TASK DESCRIPTION: Continue the profile of the Love and Money columnist below, picking up after its last sentence.

TEXT UNDER STUDY:
■ ■ ■ ■ ■ ■ ■

While Opdyke may not be exactly famous in Baton Rouge, millions of Wall Street Journal readers have come to know the 42-year-old and his family through his popular weekend column, Love and Money, which he’s written from his Baton Rouge home office since 2002.
He welcomes readers into the personal nexus of finance and marriage, sharing everything from how he and his wife, Amy, handle money differently, to intimate family moments, such as a recent column about paying for speech therapy for their 5-year-old. “With tears in her eyes, our little girl responded that no one had played with her because, as she told Amy, ‘they don’t understand me,’” he recently wrote.
Love and Money will cease publication this summer as the Opdykes prepare for the move to a new home in Hong Kong. As a journalist he relishes the opportunity to report on China, which he sees as the biggest economic story of his lifetime.

■ ■ ■ ■ ■ ■ ■

INPUT DATA:
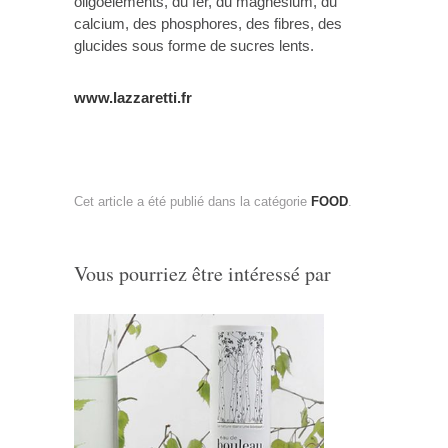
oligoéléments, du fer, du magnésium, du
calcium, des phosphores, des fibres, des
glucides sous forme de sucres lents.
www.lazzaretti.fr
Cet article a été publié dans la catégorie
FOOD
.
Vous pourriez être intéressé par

■ ■ ■ ■ ■ ■ ■

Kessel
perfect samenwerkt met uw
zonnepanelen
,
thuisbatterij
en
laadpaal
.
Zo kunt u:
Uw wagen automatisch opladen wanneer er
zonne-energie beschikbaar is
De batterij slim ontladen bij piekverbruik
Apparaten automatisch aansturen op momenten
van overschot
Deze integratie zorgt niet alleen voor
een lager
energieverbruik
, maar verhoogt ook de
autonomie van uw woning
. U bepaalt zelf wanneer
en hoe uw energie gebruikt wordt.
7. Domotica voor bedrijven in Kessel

■ ■ ■ ■ ■ ■ ■

EXPECTED OUTPUT:
It’ll be part of Opdyke’s new job to tell Journal readers about foreign companies. International investing has been his forte since 1995, when he committed to diversifying his family’s investments.
Moving to Hong Kong is daunting but exciting, he says. Amy, a hospital administrator, gets to spend more time at home with their young children, while the couple hopes the international experience will help prepare the youngsters for a radically different future in which a key skill for success just might be the ability to speak Mandarin.